EVER SINCE 2016, when federal election officials questioned why the campaign of Rep. Duncan D. Hunter (R-Calif.) had paid more than $1,300 to an online video game site and the San Diego Union-Tribune reported that the campaign paid $600 for the family’s pet rabbit to fly, it was clear there were problems with the congressman’s use of his campaign dollars. That became even more apparent after the House Ethics Committee issued a report in March saying Mr. Hunter may have used campaign funds for personal use.
None of that, though, really prepared us — and we suspect, others — for the full extent of greed and grubbiness that was detailed by federal prosecutors as they charged Mr. Hunter and his wife, Margaret, with misuse of tens of thousands of dollars of campaign funds.
The 47-page indictment released Tuesday by the U.S. Attorney’s Office in San Diego spells out 60 criminal counts, ranging from illegal use of campaign funds to conspiracy, wire fraud and falsifying records. Page after page after page lays out how the couple, their personal bank accounts regularly overdrawn, allegedly spent more than $250,000 in campaign donations from 2009 to 2016 for the benefit of themselves and their children.
Expenditures ranged from the mundane ($32.31 for family groceries) to the mind-boggling ($14,261 for a family Thanksgiving vacation in Italy). To hide the personal payments, prosecutors said family dental bills were listed as charitable contributions to “Smiles for Life,” tickets to SeaWorld were called an “educational tour,” and clothing purchases at a golf course were camouflaged as golf “balls for wounded warriors.” And when the campaign treasurer warned the couple about their spending — suggesting Ms. Hunter give up a campaign credit card and threatening to resign — he was ignored and lied to. “Yessir- All good. ” was Mr. Hunter’s assurance to the treasurer that spending was campaign-related, the indictment said.

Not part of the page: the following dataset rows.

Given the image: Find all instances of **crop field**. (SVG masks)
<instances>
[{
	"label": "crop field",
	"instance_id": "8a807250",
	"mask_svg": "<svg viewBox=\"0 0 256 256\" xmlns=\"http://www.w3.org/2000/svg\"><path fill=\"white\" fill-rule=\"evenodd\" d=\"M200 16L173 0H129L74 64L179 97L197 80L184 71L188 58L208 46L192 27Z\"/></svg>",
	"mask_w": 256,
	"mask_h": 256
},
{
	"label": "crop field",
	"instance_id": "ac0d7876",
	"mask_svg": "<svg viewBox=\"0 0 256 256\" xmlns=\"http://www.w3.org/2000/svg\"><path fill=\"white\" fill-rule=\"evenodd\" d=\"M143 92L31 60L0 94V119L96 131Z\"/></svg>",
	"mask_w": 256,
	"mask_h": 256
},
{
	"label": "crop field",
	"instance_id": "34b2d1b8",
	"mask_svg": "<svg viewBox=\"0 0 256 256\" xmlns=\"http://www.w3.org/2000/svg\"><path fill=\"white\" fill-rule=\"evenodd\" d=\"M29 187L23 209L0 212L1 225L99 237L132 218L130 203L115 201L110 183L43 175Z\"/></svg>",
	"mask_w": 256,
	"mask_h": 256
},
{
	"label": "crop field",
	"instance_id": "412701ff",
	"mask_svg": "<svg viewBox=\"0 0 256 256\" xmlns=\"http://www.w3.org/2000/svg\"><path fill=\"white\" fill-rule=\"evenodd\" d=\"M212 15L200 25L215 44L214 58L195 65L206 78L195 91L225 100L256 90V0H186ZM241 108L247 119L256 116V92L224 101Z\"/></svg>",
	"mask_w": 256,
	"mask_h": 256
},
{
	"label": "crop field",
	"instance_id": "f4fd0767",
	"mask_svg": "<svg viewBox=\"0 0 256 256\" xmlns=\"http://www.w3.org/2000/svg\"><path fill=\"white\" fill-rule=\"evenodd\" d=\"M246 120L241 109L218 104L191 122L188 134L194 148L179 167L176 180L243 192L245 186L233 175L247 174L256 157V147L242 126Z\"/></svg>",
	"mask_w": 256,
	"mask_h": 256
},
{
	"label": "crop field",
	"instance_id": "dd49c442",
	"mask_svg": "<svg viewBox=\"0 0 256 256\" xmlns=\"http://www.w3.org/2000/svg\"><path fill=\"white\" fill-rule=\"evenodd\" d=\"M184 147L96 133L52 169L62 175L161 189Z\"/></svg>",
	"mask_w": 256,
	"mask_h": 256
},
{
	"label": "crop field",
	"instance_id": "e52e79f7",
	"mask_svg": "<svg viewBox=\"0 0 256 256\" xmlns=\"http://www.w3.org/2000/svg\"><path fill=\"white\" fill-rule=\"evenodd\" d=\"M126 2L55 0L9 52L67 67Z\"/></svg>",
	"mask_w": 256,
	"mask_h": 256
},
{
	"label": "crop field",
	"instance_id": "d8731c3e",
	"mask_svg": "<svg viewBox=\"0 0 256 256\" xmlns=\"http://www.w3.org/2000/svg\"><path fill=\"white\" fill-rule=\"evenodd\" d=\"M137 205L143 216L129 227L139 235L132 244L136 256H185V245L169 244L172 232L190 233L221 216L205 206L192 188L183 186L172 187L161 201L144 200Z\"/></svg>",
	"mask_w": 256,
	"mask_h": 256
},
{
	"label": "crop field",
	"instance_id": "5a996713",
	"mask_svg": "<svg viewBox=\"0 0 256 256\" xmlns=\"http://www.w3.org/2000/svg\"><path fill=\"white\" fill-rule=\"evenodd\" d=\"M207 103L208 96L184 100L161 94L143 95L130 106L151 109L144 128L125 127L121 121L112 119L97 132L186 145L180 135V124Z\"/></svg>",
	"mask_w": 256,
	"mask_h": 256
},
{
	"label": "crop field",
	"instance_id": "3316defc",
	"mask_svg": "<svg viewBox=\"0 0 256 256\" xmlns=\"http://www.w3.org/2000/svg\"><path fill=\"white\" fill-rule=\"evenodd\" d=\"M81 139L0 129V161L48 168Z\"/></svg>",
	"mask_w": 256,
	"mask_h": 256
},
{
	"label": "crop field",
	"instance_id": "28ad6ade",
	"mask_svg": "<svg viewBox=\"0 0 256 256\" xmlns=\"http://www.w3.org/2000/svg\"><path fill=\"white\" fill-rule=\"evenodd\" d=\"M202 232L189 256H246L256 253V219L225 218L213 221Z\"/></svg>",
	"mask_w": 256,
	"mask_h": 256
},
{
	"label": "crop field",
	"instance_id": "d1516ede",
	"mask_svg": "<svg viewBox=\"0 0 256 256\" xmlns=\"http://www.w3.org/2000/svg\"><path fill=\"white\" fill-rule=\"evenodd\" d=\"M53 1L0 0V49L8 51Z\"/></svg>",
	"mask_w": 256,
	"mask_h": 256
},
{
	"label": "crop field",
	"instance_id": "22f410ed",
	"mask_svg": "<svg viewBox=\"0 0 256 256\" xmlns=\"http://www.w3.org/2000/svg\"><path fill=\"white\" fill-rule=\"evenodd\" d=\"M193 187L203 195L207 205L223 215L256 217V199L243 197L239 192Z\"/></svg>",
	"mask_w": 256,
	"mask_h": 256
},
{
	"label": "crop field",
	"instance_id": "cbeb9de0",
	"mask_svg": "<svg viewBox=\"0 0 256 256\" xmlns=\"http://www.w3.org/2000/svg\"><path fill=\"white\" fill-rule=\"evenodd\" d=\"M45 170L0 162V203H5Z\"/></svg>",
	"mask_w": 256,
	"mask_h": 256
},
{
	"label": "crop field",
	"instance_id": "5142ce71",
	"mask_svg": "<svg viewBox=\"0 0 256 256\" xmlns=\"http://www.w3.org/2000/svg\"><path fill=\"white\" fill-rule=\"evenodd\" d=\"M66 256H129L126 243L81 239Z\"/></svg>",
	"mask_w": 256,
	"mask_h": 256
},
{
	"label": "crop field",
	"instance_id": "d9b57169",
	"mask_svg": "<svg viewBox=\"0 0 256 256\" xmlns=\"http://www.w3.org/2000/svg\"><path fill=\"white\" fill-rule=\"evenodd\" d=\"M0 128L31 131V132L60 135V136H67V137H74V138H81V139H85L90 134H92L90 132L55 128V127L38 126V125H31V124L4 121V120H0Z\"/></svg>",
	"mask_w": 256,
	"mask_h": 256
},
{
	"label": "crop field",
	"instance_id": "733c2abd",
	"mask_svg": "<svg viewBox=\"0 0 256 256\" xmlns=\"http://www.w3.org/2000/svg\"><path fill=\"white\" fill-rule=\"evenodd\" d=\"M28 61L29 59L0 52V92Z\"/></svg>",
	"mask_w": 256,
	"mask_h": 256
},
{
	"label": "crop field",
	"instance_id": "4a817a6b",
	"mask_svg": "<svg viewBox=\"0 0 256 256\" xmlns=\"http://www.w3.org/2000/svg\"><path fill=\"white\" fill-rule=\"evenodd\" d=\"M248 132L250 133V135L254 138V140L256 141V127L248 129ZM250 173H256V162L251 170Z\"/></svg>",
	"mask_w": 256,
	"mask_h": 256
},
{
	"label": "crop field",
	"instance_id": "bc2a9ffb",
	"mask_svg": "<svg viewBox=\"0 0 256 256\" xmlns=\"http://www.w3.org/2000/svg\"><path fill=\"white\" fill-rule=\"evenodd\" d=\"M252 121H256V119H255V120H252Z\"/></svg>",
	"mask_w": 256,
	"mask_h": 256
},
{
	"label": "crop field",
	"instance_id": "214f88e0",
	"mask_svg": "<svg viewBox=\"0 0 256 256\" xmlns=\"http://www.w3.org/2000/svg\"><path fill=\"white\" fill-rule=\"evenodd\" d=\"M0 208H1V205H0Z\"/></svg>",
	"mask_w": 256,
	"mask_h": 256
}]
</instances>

Mr. Hunter’s campaign released a statement calling the indictment politically motivated and linking it to his support for President Trump; he was one of the first sitting members of Congress to endorse Mr. Trump in 2016. Mr. Hunter’s campaign said he has no plans to drop out of his reelection race. It’s worth noting that the U.S. Attorney’s Office that brought the charges against Mr. Hunter is run by Adam L. Braverman, a Trump administration appointee. Also, Mr. Hunter’s willingness to point the finger at others was pretty well established when questions first arose about his campaign funds. He tried to pin the blame for the video game purchases on his son, claiming the boy had mixed up credit cards.
House Speaker Paul D. Ryan (R-Wis.) has removed Mr. Hunter from the three House committees he serves on. That’s not enough. The Republican leadership should make clear to Mr. Hunter that he needs to go. If not, it will be up to voters in his California district to make that happen.